» **Job item**: Please transcribe the entries exactly and omit the images they contain.

Content starts

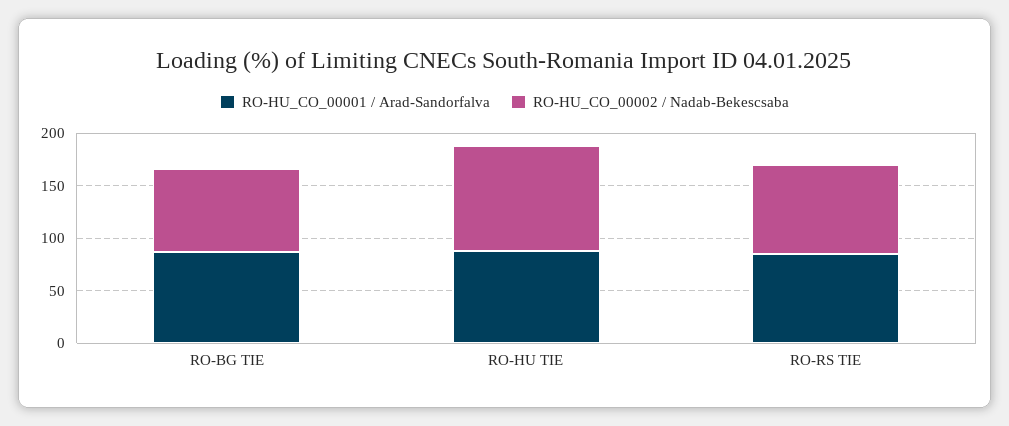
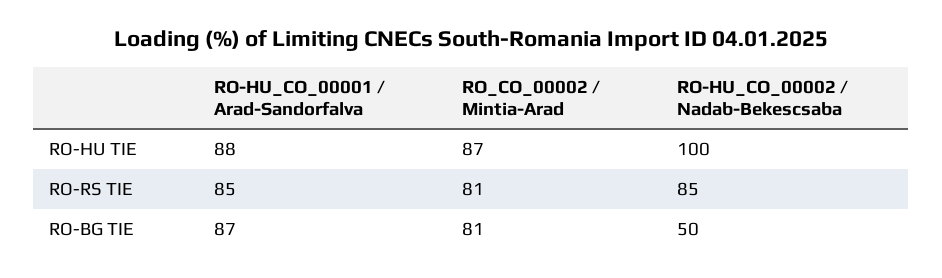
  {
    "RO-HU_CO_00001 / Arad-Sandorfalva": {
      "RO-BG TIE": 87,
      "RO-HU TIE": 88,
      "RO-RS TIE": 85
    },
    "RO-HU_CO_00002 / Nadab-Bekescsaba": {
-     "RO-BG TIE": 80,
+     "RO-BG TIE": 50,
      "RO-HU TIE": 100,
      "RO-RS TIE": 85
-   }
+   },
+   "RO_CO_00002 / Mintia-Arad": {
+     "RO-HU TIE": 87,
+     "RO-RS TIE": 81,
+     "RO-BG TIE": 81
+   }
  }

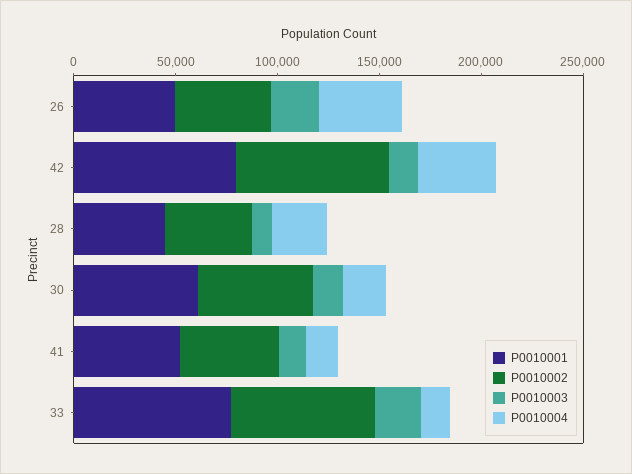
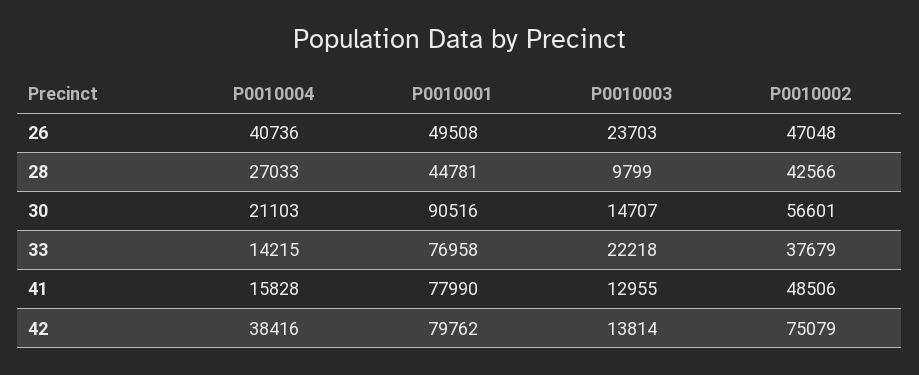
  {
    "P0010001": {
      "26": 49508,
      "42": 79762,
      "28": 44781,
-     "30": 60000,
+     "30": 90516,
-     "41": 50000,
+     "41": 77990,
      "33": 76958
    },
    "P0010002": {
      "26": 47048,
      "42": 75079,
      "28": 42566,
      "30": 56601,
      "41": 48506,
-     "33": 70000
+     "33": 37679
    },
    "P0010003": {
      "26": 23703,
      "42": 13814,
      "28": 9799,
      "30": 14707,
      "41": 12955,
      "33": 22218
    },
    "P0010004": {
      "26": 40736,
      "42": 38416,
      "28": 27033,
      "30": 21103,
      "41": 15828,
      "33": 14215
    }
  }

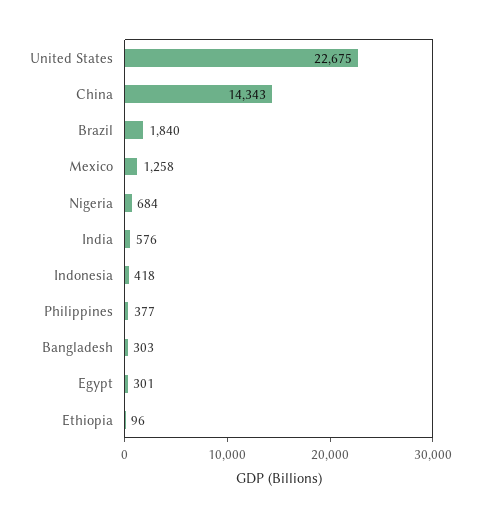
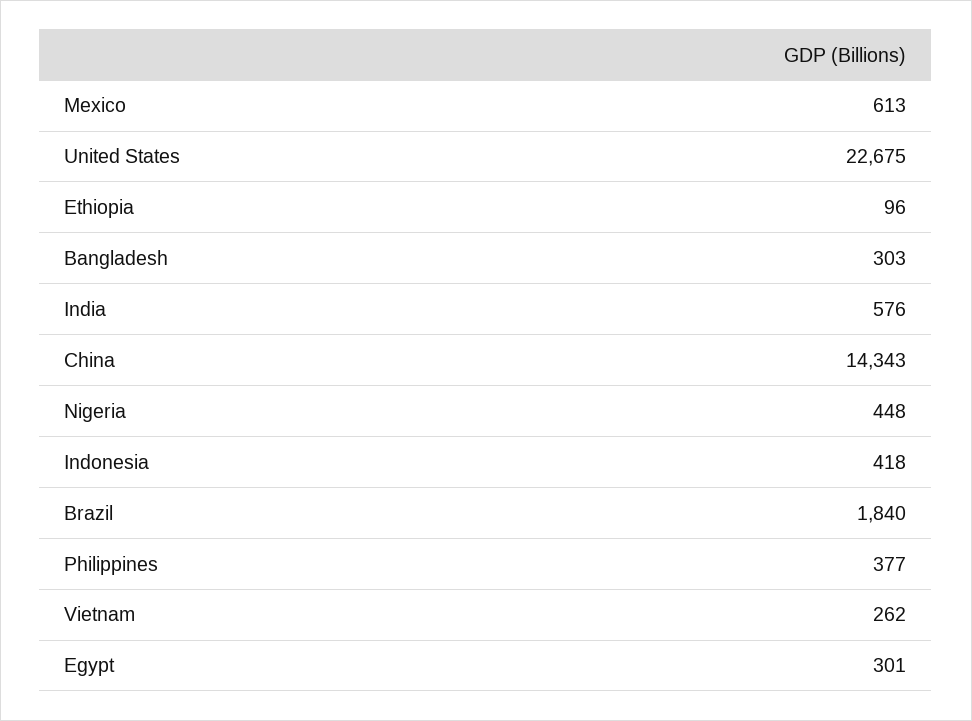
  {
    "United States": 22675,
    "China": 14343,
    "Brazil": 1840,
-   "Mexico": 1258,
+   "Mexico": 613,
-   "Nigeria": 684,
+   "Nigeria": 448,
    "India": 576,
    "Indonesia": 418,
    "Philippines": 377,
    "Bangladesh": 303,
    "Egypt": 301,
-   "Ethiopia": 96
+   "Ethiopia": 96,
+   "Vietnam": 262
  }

Content ends

» **Result**:
  {
    "RO-HU_CO_00001 / Arad-Sandorfalva": {
      "RO-BG TIE": 87,
      "RO-HU TIE": 88,
      "RO-RS TIE": 85
    },
    "RO-HU_CO_00002 / Nadab-Bekescsaba": {
-     "RO-BG TIE": 80,
+     "RO-BG TIE": 50,
      "RO-HU TIE": 100,
      "RO-RS TIE": 85
-   }
+   },
+   "RO_CO_00002 / Mintia-Arad": {
+     "RO-HU TIE": 87,
+     "RO-RS TIE": 81,
+     "RO-BG TIE": 81
+   }
  }

  {
    "P0010001": {
      "26": 49508,
      "42": 79762,
      "28": 44781,
-     "30": 60000,
+     "30": 90516,
-     "41": 50000,
+     "41": 77990,
      "33": 76958
    },
    "P0010002": {
      "26": 47048,
      "42": 75079,
      "28": 42566,
      "30": 56601,
      "41": 48506,
-     "33": 70000
+     "33": 37679
    },
    "P0010003": {
      "26": 23703,
      "42": 13814,
      "28": 9799,
      "30": 14707,
      "41": 12955,
      "33": 22218
    },
    "P0010004": {
      "26": 40736,
      "42": 38416,
      "28": 27033,
      "30": 21103,
      "41": 15828,
      "33": 14215
    }
  }

  {
    "United States": 22675,
    "China": 14343,
    "Brazil": 1840,
-   "Mexico": 1258,
+   "Mexico": 613,
-   "Nigeria": 684,
+   "Nigeria": 448,
    "India": 576,
    "Indonesia": 418,
    "Philippines": 377,
    "Bangladesh": 303,
    "Egypt": 301,
-   "Ethiopia": 96
+   "Ethiopia": 96,
+   "Vietnam": 262
  }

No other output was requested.